Alas, though, the book has a fatal stylistic flaw: it's written in the third person. Admittedly it's not compulsory that a supernatural / detective story be written in the first person, but it rather seems as though just about all my favourite examples of the oeuvre are: Jim Butcher's Dresden Files, Charlie Huston's Joe Pitt novels, Mike Carey's Felix Castor books, the early Anita Blake, Vampire Hunter titles by Laurell K. Hamilton and - pushing the boundaries of the oeuvre a little further - Michael Marshall's Straw Men series and John Connolly's Charlie Parker books.
And I think there are a number of very good reasons why first person works so well for this sort of story. Not only does the use of the single-narrator p.o.v. allow for a more immediate association of the reader with the main character; it also limits the reader's field-of-view: the reader only knows what the main character knows, which allows the writer to heighten the sense of anticipation as they build towards the story's revelatory climax. That makes it much easier for the writer to lay down false trails for the reader to follow as they inevitably try to puzzle out the mystery for themselves, leading to a much greater chance that the reader will be surprised by the denouement. And personally speaking, I just love a book - especially a mystery / crime novel - that's rich with the element of surprise.
But Gustainis' use of the third person narrative meant that he'd laid all his plot elements out within a couple of chapters of the start. We knew who all the main players were, what they were up to, what their motivations were. So it's a fairly simple job, from a very early stage, to work out the pattern of the plot and guess how everything is going to fit together. And I'm afraid that meant the bulk of the book was pretty much an exercise in wishing they'd all get the heck on with it so I could see if I was right or not, whilst hoping that there was one really subtle clue that I'd missed that would bite me at the end...

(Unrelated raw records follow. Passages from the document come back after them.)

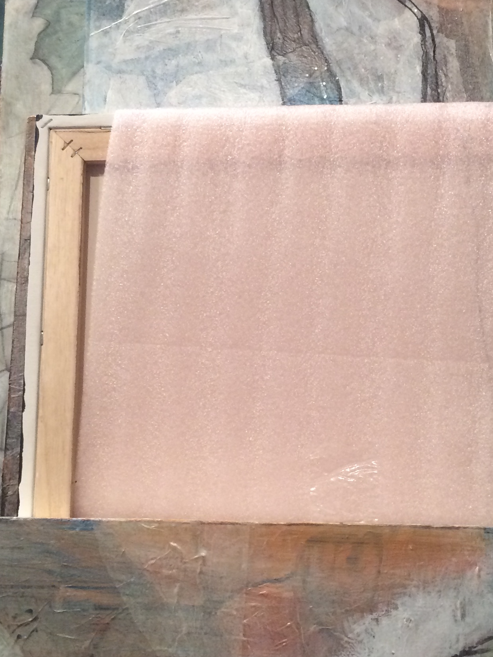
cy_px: 307
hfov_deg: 25.6
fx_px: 1083
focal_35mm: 57
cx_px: 308
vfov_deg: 33.8
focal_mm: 4.15
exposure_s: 1/30
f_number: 2.2
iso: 160
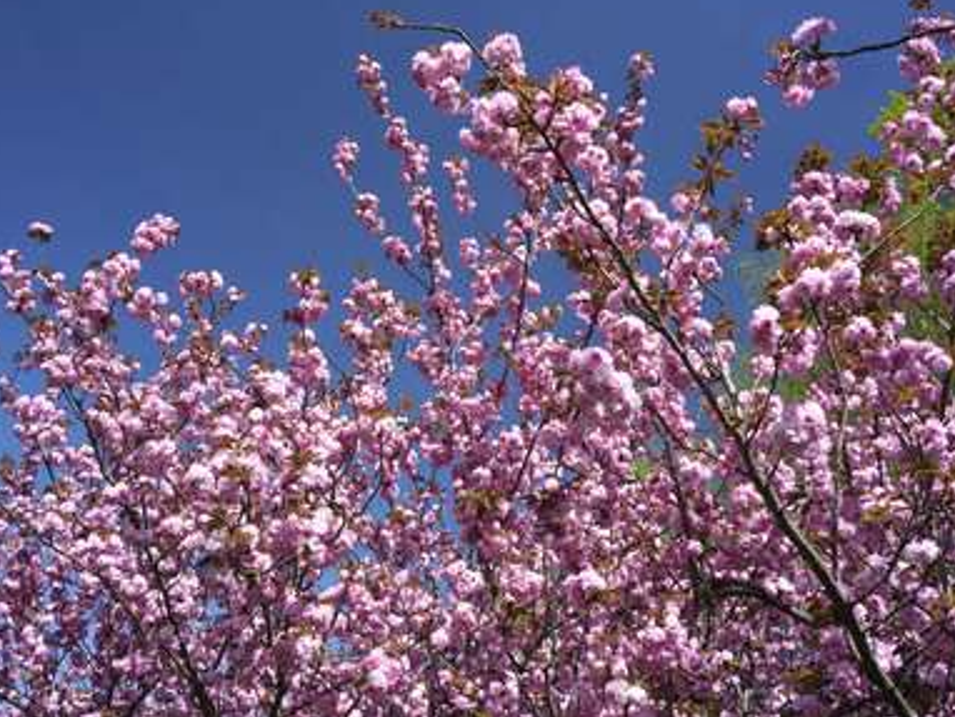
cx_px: 464
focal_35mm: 34
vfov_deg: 41.8
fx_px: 939
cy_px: 345
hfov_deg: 53.9
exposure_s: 1/250
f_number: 8
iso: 320
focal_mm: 30
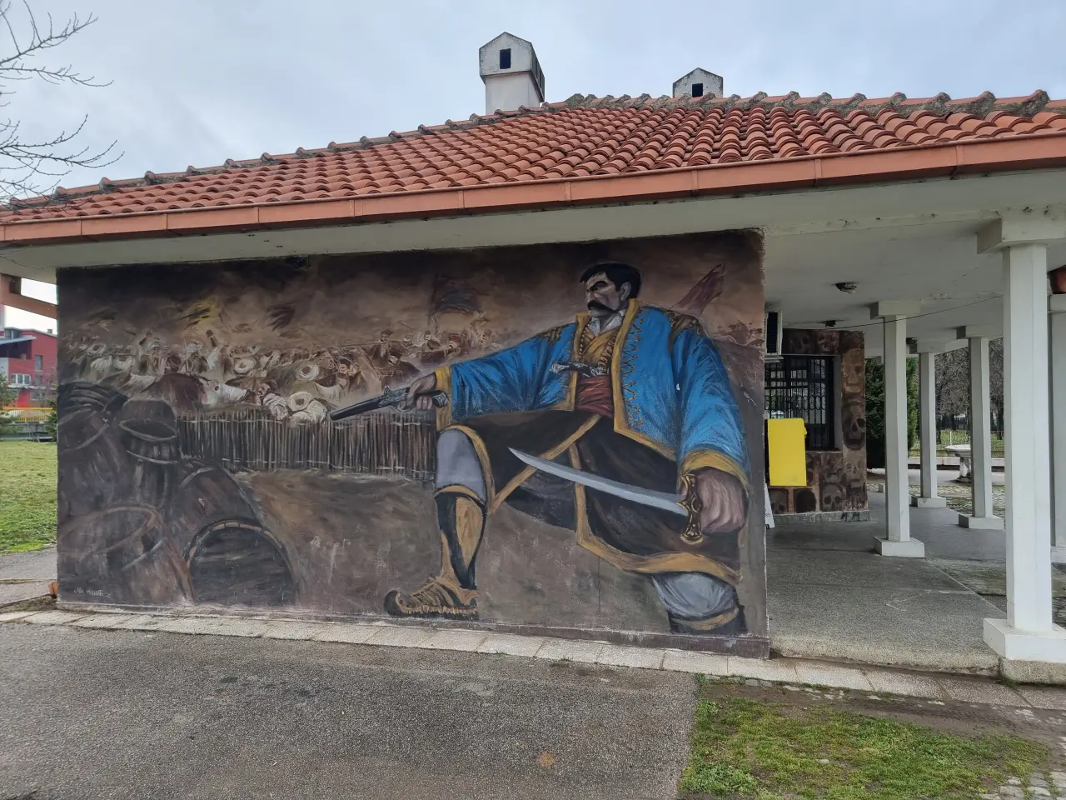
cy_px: 400
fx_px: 739
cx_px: 533
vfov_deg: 56.8
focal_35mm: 24
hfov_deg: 71.6
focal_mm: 6.7
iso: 50
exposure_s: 1/100
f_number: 1.8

It wasn't to be. Everything panned out pretty much as predicted and I'm sorry to say that I was able skim-read the last 100 pages or so without spotting anything that made me want to go back and read in detail. A shame, but there you go.
I've also read K.J. Parker's The Escapement. But I will be recommending that one, just as soon as I find the time to gather my thoughts and put fingers-to-keyboard.